__The task__.
Word for word, the data below must be repeated in full; no picture is to be included.

__Collected data entries__.
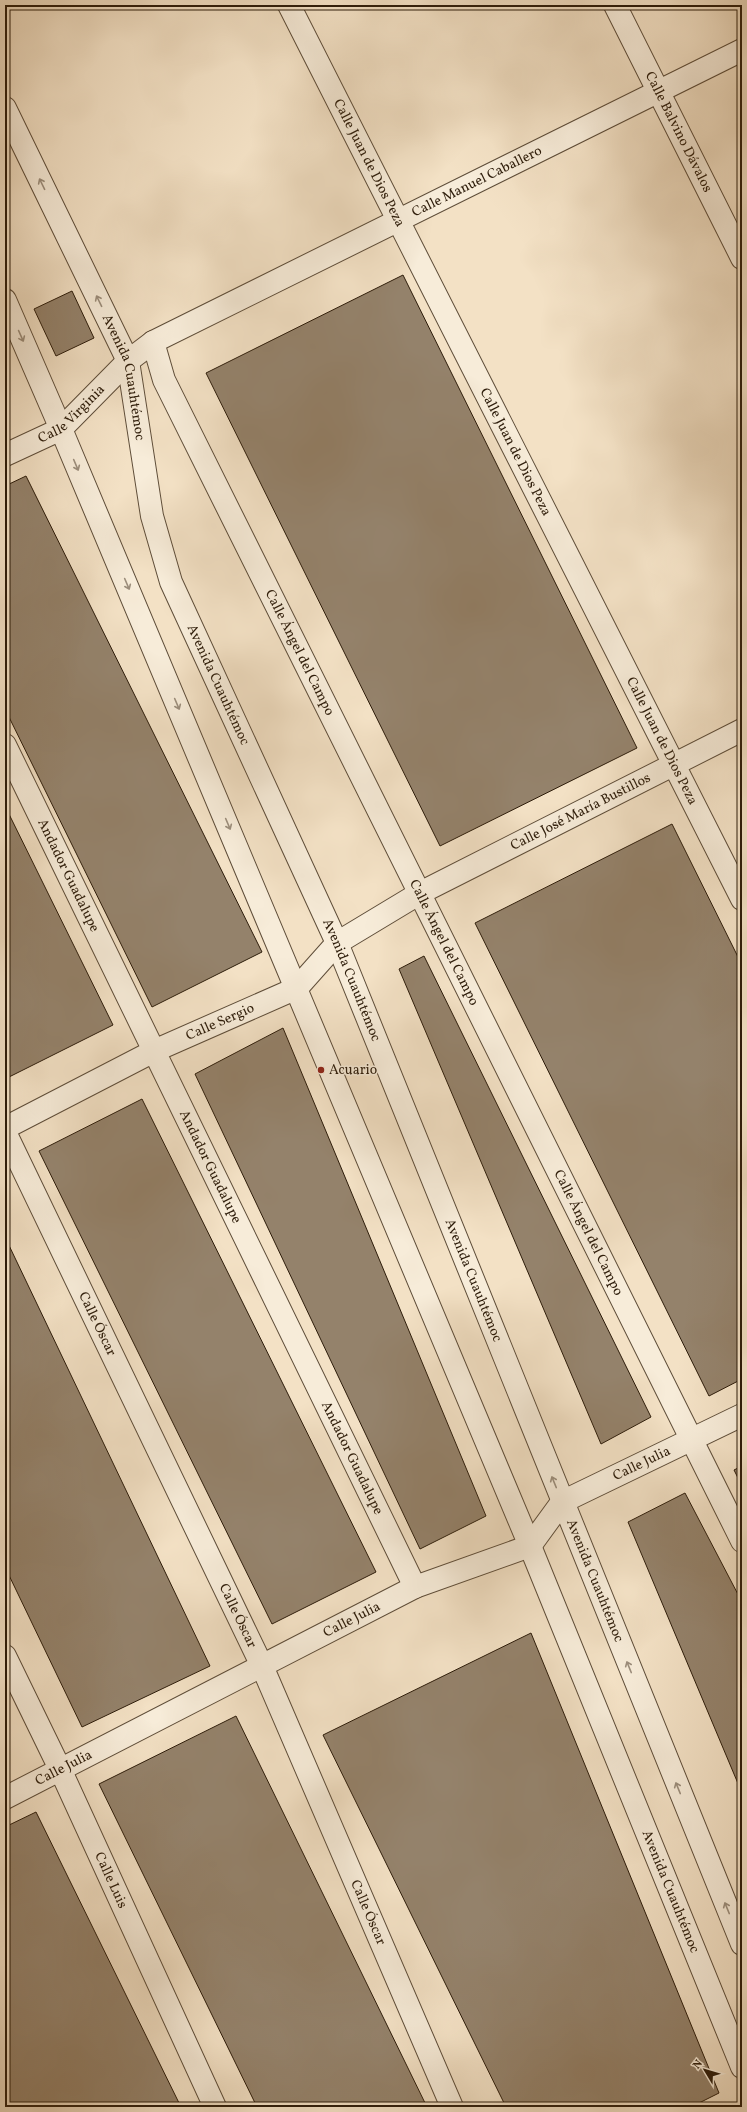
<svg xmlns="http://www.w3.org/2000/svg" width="747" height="2112" font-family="Vollkorn,serif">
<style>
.building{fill:#94826b;stroke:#2d1c0a}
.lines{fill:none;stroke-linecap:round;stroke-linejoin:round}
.minor-casing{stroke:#5e4d39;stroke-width:24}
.tertiary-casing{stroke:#5e4d39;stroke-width:24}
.minor{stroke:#f7ecd9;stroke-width:22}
.tertiary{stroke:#f7ecd9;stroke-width:22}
.oneway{stroke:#9c8e7c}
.poi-dot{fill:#8f2418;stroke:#f7ecd9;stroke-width:1.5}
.labels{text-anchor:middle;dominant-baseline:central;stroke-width:3;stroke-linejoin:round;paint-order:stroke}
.street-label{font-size:14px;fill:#2d1c0a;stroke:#f7ecd9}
.poi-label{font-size:14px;fill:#2d1c0a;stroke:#f7ecd9;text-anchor:start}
</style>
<rect width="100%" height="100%" fill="#f3e1c5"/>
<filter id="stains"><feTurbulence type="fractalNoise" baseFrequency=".005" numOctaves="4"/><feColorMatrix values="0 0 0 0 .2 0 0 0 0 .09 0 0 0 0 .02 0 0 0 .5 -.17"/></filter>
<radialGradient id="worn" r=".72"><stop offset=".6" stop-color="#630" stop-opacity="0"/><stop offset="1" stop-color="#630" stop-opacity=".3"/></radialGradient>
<path class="building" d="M403,275L637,748L440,846L206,373Z
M72,291L94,338L56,356L34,309Z
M26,476L262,952L152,1007L5,709V486Z
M5,806L113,1025L5,1079Z
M672,824L742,965V1379L709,1396L475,923Z
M424,956L651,1417L601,1444L399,969Z
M283,1028L486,1516L420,1549L195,1074Z
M142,1099L376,1572L272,1624L39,1151Z
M5,1237L210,1666L82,1727L5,1567Z
M742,1466V1486L734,1470Z
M685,1493L742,1602V1793L628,1522Z
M531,1633L719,2093L691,2107H506L323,1735Z
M236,1716L427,2107H257L99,1784Z
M36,1812L181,2107H11L5,2095V1827Z"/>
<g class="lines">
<defs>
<g id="minor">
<path id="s1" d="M289,5L742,899"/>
<path id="s2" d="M615,5L742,258"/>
<path id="s3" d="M153,342L164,380L742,1541"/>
<path id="s4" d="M5,455L61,429L128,361L153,342L742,50"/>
<path id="s5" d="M5,745L415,1587"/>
<path id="s6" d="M5,1128L154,1051L297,988L337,943L420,893L742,730"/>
<path id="s7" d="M5,1132L262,1666L452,2107"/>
<path id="s8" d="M5,1656L60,1769L215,2107"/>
<path id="s9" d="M5,1798L415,1587L530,1546L562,1502L742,1415"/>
</g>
<g id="tertiary">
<path id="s10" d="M5,108L128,361L152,516L171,582L337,943L742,1944"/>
<path id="s11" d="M5,300L61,429L530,1546L742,2067"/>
</g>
</defs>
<use href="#minor" class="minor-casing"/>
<use href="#tertiary" class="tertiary-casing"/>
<use href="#minor" class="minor"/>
<use href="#tertiary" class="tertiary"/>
</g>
<defs><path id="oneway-shaft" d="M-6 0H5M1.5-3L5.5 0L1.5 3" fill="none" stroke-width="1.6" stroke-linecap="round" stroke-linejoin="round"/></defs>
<g class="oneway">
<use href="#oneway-shaft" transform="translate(42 184) rotate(-116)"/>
<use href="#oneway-shaft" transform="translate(99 301) rotate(-116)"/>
<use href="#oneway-shaft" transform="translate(21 336) rotate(66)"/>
<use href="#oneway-shaft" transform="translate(76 465) rotate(67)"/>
<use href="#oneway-shaft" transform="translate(127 584) rotate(67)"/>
<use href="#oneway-shaft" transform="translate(177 704) rotate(67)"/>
<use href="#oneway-shaft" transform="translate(228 824) rotate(67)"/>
<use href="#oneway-shaft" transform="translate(554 1482) rotate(-112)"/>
<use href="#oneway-shaft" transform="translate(629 1667) rotate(-112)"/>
<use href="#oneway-shaft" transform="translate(678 1788) rotate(-112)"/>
<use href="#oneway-shaft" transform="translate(727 1908) rotate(-112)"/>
</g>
<circle class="poi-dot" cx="321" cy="1070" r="4"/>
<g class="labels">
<g class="street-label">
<text stroke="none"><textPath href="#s2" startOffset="142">Calle Balvino Dávalos</textPath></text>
<text stroke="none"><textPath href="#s1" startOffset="177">Calle Juan de Dios Peza</textPath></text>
<text stroke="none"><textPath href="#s4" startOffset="550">Calle Manuel Caballero</textPath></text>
<text stroke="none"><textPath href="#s10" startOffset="296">Avenida Cuauhtémoc</textPath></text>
<text stroke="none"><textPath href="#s4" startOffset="79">Calle Virginia</textPath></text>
<text stroke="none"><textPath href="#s1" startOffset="501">Calle Juan de Dios Peza</textPath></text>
<text stroke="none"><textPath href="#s3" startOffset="344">Calle Ángel del Campo</textPath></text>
<text stroke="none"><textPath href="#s10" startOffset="620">Avenida Cuauhtémoc</textPath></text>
<text stroke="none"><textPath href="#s1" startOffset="825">Calle Juan de Dios Peza</textPath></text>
<text stroke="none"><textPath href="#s6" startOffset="661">Calle José María Bustillos</textPath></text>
<text stroke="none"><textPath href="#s5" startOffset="145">Andador Guadalupe</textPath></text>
<text stroke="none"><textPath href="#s3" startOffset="668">Calle Ángel del Campo</textPath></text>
<text stroke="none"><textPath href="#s10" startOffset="944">Avenida Cuauhtémoc</textPath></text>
<text stroke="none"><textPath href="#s6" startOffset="240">Calle Sergio</textPath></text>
<text stroke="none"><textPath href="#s5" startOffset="469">Andador Guadalupe</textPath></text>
<text stroke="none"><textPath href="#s3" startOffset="992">Calle Ángel del Campo</textPath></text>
<text stroke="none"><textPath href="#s10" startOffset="1268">Avenida Cuauhtémoc</textPath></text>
<text stroke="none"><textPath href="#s7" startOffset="213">Calle Óscar</textPath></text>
<text stroke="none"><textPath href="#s5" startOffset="793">Andador Guadalupe</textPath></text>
<text stroke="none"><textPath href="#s9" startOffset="726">Calle Julia</textPath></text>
<text stroke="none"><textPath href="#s10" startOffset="1592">Avenida Cuauhtémoc</textPath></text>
<text stroke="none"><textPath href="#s7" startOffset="537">Calle Óscar</textPath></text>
<text stroke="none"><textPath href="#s9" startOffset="390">Calle Julia</textPath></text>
<text stroke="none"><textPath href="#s9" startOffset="66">Calle Julia</textPath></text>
<text stroke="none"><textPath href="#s8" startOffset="248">Calle Luis</textPath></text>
<text stroke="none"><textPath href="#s11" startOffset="1725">Avenida Cuauhtémoc</textPath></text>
<text stroke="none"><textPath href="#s7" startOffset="861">Calle Óscar</textPath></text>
</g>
<g class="poi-label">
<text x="329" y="1070">Acuario</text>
</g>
</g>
<rect width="747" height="2112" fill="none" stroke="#f3e1c5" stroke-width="20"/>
<rect x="6" y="6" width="735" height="2100" fill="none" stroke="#2d1c0a" stroke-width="2"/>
<rect x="10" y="10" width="727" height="2092" fill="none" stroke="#2d1c0a"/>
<g transform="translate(705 2070) rotate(308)" stroke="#f7ecd9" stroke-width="3" paint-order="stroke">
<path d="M0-3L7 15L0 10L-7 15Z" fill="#2d1c0a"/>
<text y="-6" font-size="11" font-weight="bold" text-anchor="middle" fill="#2d1c0a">N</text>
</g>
<rect width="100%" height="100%" filter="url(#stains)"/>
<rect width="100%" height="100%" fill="url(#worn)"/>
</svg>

__Solution below__.
<svg xmlns="http://www.w3.org/2000/svg" width="747" height="2112" font-family="Vollkorn,serif">
<style>
.building{fill:#94826b;stroke:#2d1c0a}
.lines{fill:none;stroke-linecap:round;stroke-linejoin:round}
.minor-casing{stroke:#5e4d39;stroke-width:24}
.tertiary-casing{stroke:#5e4d39;stroke-width:24}
.minor{stroke:#f7ecd9;stroke-width:22}
.tertiary{stroke:#f7ecd9;stroke-width:22}
.oneway{stroke:#9c8e7c}
.poi-dot{fill:#8f2418;stroke:#f7ecd9;stroke-width:1.5}
.labels{text-anchor:middle;dominant-baseline:central;stroke-width:3;stroke-linejoin:round;paint-order:stroke}
.street-label{font-size:14px;fill:#2d1c0a;stroke:#f7ecd9}
.poi-label{font-size:14px;fill:#2d1c0a;stroke:#f7ecd9;text-anchor:start}
</style>
<rect width="100%" height="100%" fill="#f3e1c5"/>
<filter id="stains"><feTurbulence type="fractalNoise" baseFrequency=".005" numOctaves="4"/><feColorMatrix values="0 0 0 0 .2 0 0 0 0 .09 0 0 0 0 .02 0 0 0 .5 -.17"/></filter>
<radialGradient id="worn" r=".72"><stop offset=".6" stop-color="#630" stop-opacity="0"/><stop offset="1" stop-color="#630" stop-opacity=".3"/></radialGradient>
<path class="building" d="M403,275L637,748L440,846L206,373Z
M72,291L94,338L56,356L34,309Z
M26,476L262,952L152,1007L5,709V486Z
M5,806L113,1025L5,1079Z
M672,824L742,965V1379L709,1396L475,923Z
M424,956L651,1417L601,1444L399,969Z
M283,1028L486,1516L420,1549L195,1074Z
M142,1099L376,1572L272,1624L39,1151Z
M5,1237L210,1666L82,1727L5,1567Z
M742,1466V1486L734,1470Z
M685,1493L742,1602V1793L628,1522Z
M531,1633L719,2093L691,2107H506L323,1735Z
M236,1716L427,2107H257L99,1784Z
M36,1812L181,2107H11L5,2095V1827Z"/>
<g class="lines">
<defs>
<g id="minor">
<path id="s1" d="M289,5L742,899"/>
<path id="s2" d="M615,5L742,258"/>
<path id="s3" d="M153,342L164,380L742,1541"/>
<path id="s4" d="M5,455L61,429L128,361L153,342L742,50"/>
<path id="s5" d="M5,745L415,1587"/>
<path id="s6" d="M5,1128L154,1051L297,988L337,943L420,893L742,730"/>
<path id="s7" d="M5,1132L262,1666L452,2107"/>
<path id="s8" d="M5,1656L60,1769L215,2107"/>
<path id="s9" d="M5,1798L415,1587L530,1546L562,1502L742,1415"/>
</g>
<g id="tertiary">
<path id="s10" d="M5,108L128,361L152,516L171,582L337,943L742,1944"/>
<path id="s11" d="M5,300L61,429L530,1546L742,2067"/>
</g>
</defs>
<use href="#minor" class="minor-casing"/>
<use href="#tertiary" class="tertiary-casing"/>
<use href="#minor" class="minor"/>
<use href="#tertiary" class="tertiary"/>
</g>
<defs><path id="oneway-shaft" d="M-6 0H5M1.5-3L5.5 0L1.5 3" fill="none" stroke-width="1.6" stroke-linecap="round" stroke-linejoin="round"/></defs>
<g class="oneway">
<use href="#oneway-shaft" transform="translate(42 184) rotate(-116)"/>
<use href="#oneway-shaft" transform="translate(99 301) rotate(-116)"/>
<use href="#oneway-shaft" transform="translate(21 336) rotate(66)"/>
<use href="#oneway-shaft" transform="translate(76 465) rotate(67)"/>
<use href="#oneway-shaft" transform="translate(127 584) rotate(67)"/>
<use href="#oneway-shaft" transform="translate(177 704) rotate(67)"/>
<use href="#oneway-shaft" transform="translate(228 824) rotate(67)"/>
<use href="#oneway-shaft" transform="translate(554 1482) rotate(-112)"/>
<use href="#oneway-shaft" transform="translate(629 1667) rotate(-112)"/>
<use href="#oneway-shaft" transform="translate(678 1788) rotate(-112)"/>
<use href="#oneway-shaft" transform="translate(727 1908) rotate(-112)"/>
</g>
<circle class="poi-dot" cx="321" cy="1070" r="4"/>
<g class="labels">
<g class="street-label">
<text stroke="none"><textPath href="#s2" startOffset="142">Calle Balvino Dávalos</textPath></text>
<text stroke="none"><textPath href="#s1" startOffset="177">Calle Juan de Dios Peza</textPath></text>
<text stroke="none"><textPath href="#s4" startOffset="550">Calle Manuel Caballero</textPath></text>
<text stroke="none"><textPath href="#s10" startOffset="296">Avenida Cuauhtémoc</textPath></text>
<text stroke="none"><textPath href="#s4" startOffset="79">Calle Virginia</textPath></text>
<text stroke="none"><textPath href="#s1" startOffset="501">Calle Juan de Dios Peza</textPath></text>
<text stroke="none"><textPath href="#s3" startOffset="344">Calle Ángel del Campo</textPath></text>
<text stroke="none"><textPath href="#s10" startOffset="620">Avenida Cuauhtémoc</textPath></text>
<text stroke="none"><textPath href="#s1" startOffset="825">Calle Juan de Dios Peza</textPath></text>
<text stroke="none"><textPath href="#s6" startOffset="661">Calle José María Bustillos</textPath></text>
<text stroke="none"><textPath href="#s5" startOffset="145">Andador Guadalupe</textPath></text>
<text stroke="none"><textPath href="#s3" startOffset="668">Calle Ángel del Campo</textPath></text>
<text stroke="none"><textPath href="#s10" startOffset="944">Avenida Cuauhtémoc</textPath></text>
<text stroke="none"><textPath href="#s6" startOffset="240">Calle Sergio</textPath></text>
<text stroke="none"><textPath href="#s5" startOffset="469">Andador Guadalupe</textPath></text>
<text stroke="none"><textPath href="#s3" startOffset="992">Calle Ángel del Campo</textPath></text>
<text stroke="none"><textPath href="#s10" startOffset="1268">Avenida Cuauhtémoc</textPath></text>
<text stroke="none"><textPath href="#s7" startOffset="213">Calle Óscar</textPath></text>
<text stroke="none"><textPath href="#s5" startOffset="793">Andador Guadalupe</textPath></text>
<text stroke="none"><textPath href="#s9" startOffset="726">Calle Julia</textPath></text>
<text stroke="none"><textPath href="#s10" startOffset="1592">Avenida Cuauhtémoc</textPath></text>
<text stroke="none"><textPath href="#s7" startOffset="537">Calle Óscar</textPath></text>
<text stroke="none"><textPath href="#s9" startOffset="390">Calle Julia</textPath></text>
<text stroke="none"><textPath href="#s9" startOffset="66">Calle Julia</textPath></text>
<text stroke="none"><textPath href="#s8" startOffset="248">Calle Luis</textPath></text>
<text stroke="none"><textPath href="#s11" startOffset="1725">Avenida Cuauhtémoc</textPath></text>
<text stroke="none"><textPath href="#s7" startOffset="861">Calle Óscar</textPath></text>
</g>
<g class="poi-label">
<text x="329" y="1070">Acuario</text>
</g>
</g>
<rect width="747" height="2112" fill="none" stroke="#f3e1c5" stroke-width="20"/>
<rect x="6" y="6" width="735" height="2100" fill="none" stroke="#2d1c0a" stroke-width="2"/>
<rect x="10" y="10" width="727" height="2092" fill="none" stroke="#2d1c0a"/>
<g transform="translate(705 2070) rotate(308)" stroke="#f7ecd9" stroke-width="3" paint-order="stroke">
<path d="M0-3L7 15L0 10L-7 15Z" fill="#2d1c0a"/>
<text y="-6" font-size="11" font-weight="bold" text-anchor="middle" fill="#2d1c0a">N</text>
</g>
<rect width="100%" height="100%" filter="url(#stains)"/>
<rect width="100%" height="100%" fill="url(#worn)"/>
</svg>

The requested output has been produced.